◆ Ausgangstext ◆
Wie bereits in meinem letzten Beitrag möchte ich nicht näher auf diesen konkreten Fall eingehen oder darüber urteilen. Dazu erlebe ich als Schulleiter selbst viel zu oft, wie sehr sich Fälle im eigenen Erleben und in der Darstellung oder Beurteilung von außen unterscheiden. Hilfreich wären hier Richtlinien sowie eine unterstützende Begleitung, wie das Schulpersonal rechtskonform, aber vor allem im Sinne des Opferschutzes zu handeln hat.

◆ Bereitgestellte Daten ◆
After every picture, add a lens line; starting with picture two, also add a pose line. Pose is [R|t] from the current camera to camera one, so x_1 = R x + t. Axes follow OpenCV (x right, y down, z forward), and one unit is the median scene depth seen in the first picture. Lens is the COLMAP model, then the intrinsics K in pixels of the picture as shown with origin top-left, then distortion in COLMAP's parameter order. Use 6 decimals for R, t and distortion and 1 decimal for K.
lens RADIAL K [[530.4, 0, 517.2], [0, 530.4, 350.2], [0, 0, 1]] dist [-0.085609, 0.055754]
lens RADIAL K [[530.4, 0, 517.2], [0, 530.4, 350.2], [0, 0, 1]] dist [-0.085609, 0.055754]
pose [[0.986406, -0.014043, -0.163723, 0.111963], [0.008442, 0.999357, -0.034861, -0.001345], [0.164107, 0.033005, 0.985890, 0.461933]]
==
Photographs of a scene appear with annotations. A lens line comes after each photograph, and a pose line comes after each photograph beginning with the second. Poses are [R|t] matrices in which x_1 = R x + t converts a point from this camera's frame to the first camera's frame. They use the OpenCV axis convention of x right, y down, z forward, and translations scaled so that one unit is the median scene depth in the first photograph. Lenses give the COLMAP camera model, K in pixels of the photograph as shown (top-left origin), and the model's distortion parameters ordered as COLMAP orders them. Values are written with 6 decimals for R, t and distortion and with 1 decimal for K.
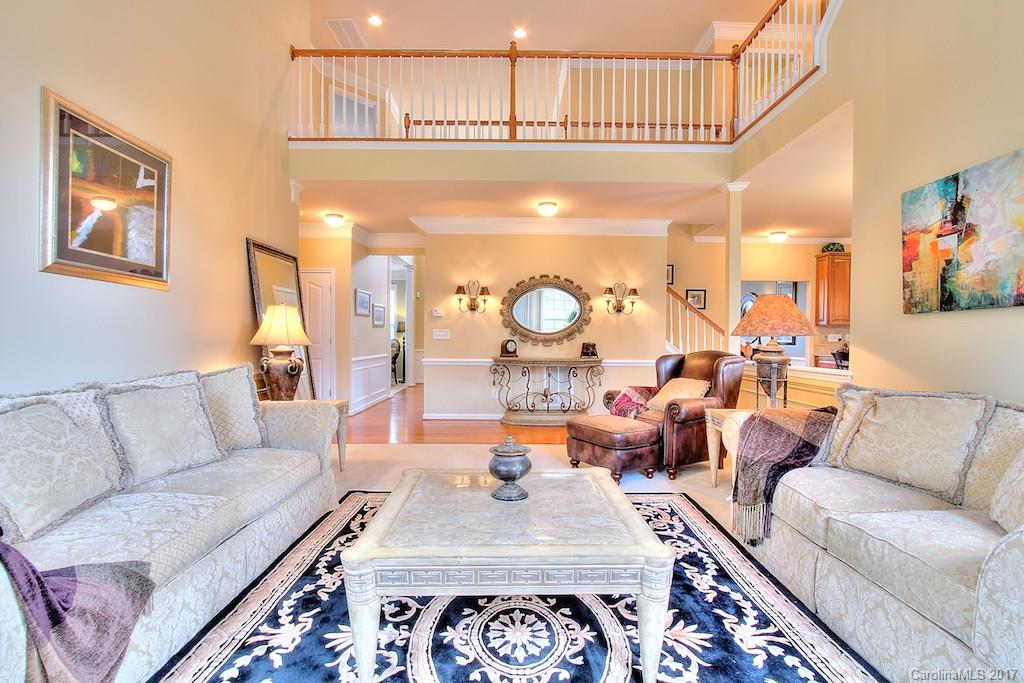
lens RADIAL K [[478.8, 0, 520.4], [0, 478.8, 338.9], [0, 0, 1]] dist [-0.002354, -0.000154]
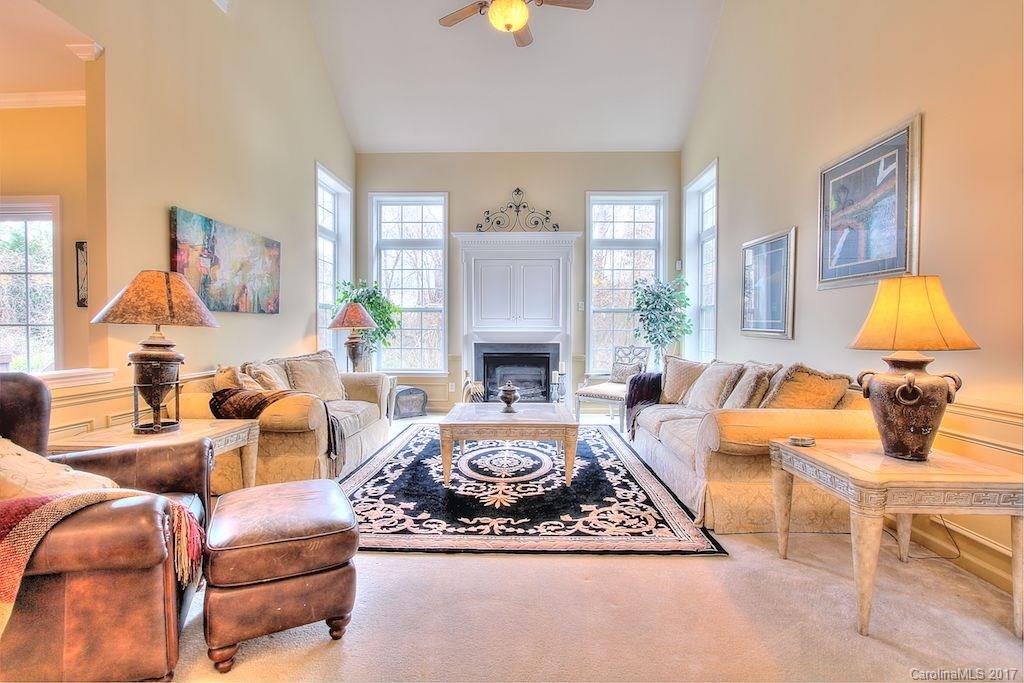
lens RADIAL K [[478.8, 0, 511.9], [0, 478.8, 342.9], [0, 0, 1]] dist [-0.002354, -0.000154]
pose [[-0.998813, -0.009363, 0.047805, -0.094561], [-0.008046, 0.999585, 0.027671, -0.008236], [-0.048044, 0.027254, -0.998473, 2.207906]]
==
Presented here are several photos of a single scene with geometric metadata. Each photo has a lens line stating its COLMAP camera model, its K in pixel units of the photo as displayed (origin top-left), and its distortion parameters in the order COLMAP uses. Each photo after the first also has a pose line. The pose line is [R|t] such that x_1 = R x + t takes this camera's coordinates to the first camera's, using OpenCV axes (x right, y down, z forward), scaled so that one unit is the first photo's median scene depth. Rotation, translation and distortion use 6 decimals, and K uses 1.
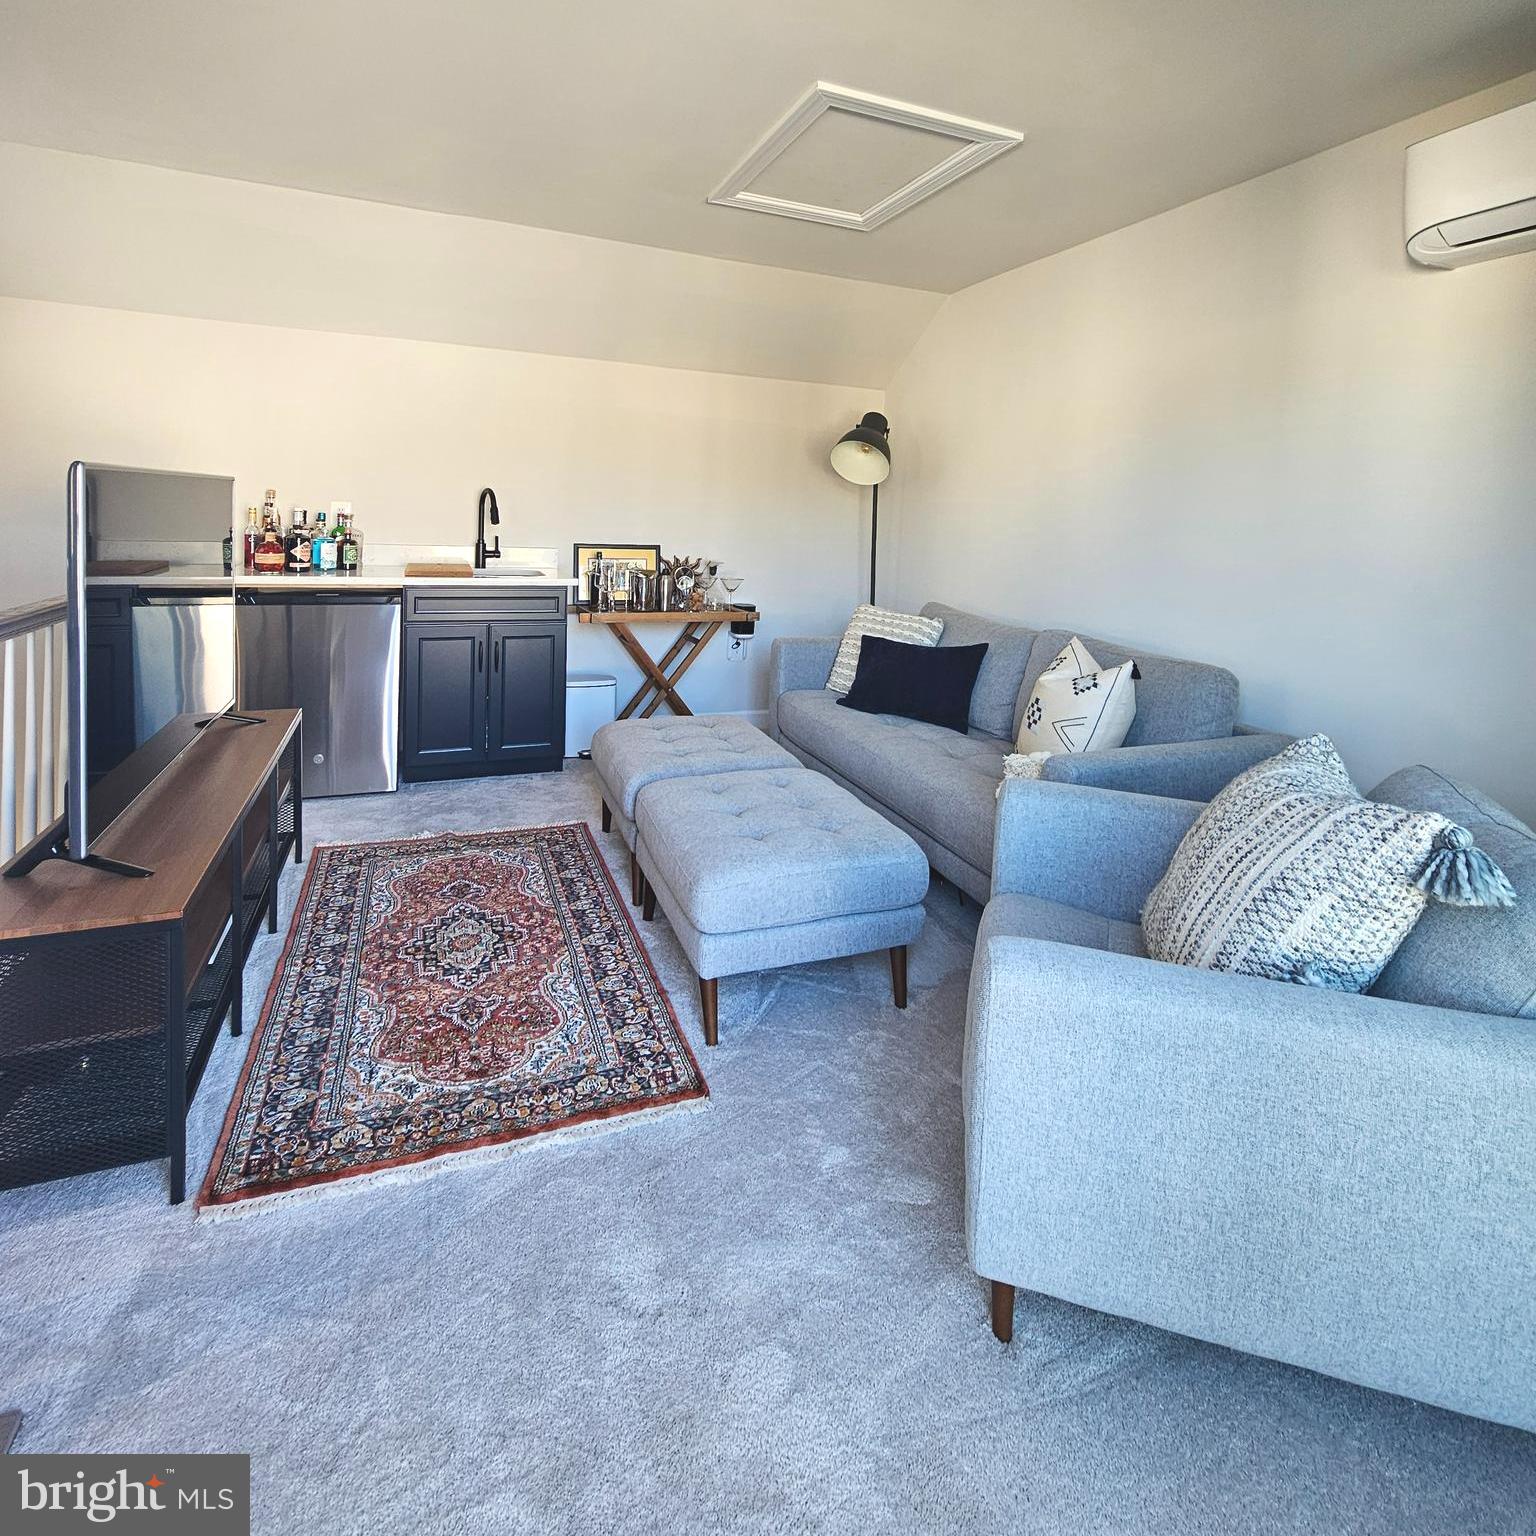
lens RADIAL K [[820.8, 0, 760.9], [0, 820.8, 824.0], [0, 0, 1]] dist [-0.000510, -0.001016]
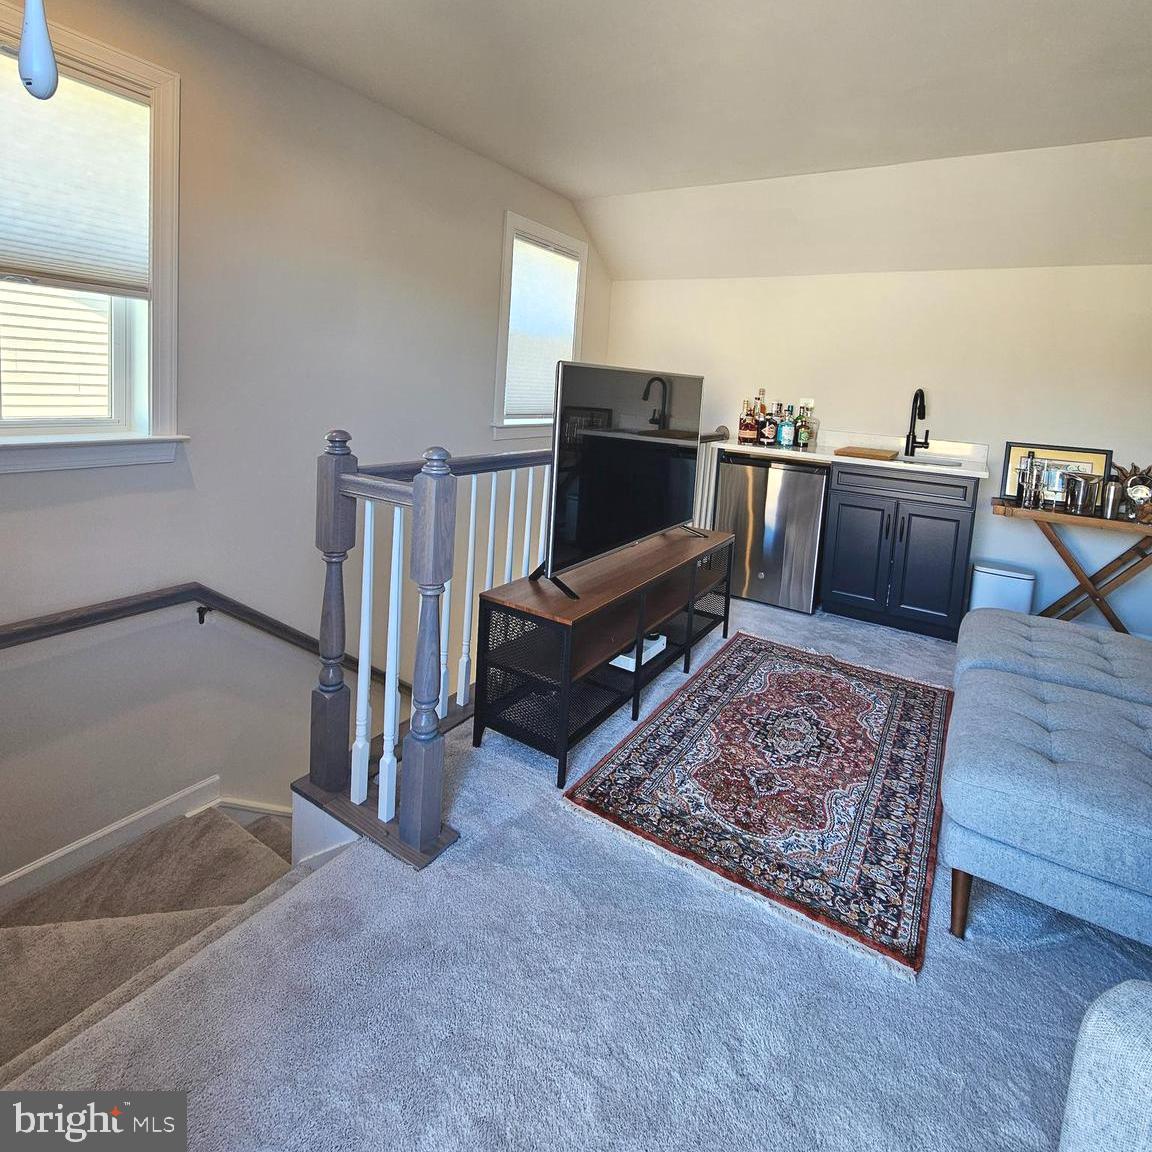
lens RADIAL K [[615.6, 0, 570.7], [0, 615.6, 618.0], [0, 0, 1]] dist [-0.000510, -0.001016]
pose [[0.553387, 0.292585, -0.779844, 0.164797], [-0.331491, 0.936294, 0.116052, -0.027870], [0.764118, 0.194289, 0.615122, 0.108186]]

◆ Arbeitsauftrag ◆
Beantworte die folgenden Fragen knapp anhand des Ausgangstexts.
(a) In welcher Funktion erlebt die schreibende Person Fälle selbst?
(b) In welcher früheren Veröffentlichung wurde ebenfalls darauf verzichtet, auf den konkreten Fall einzugehen?
(c) Im Sinne wovon soll das Schulpersonal vor allem handeln?

◆ Lösung ◆
(a) Als Schulleiter.
(b) Im letzten Beitrag.
(c) Im Sinne des Opferschutzes.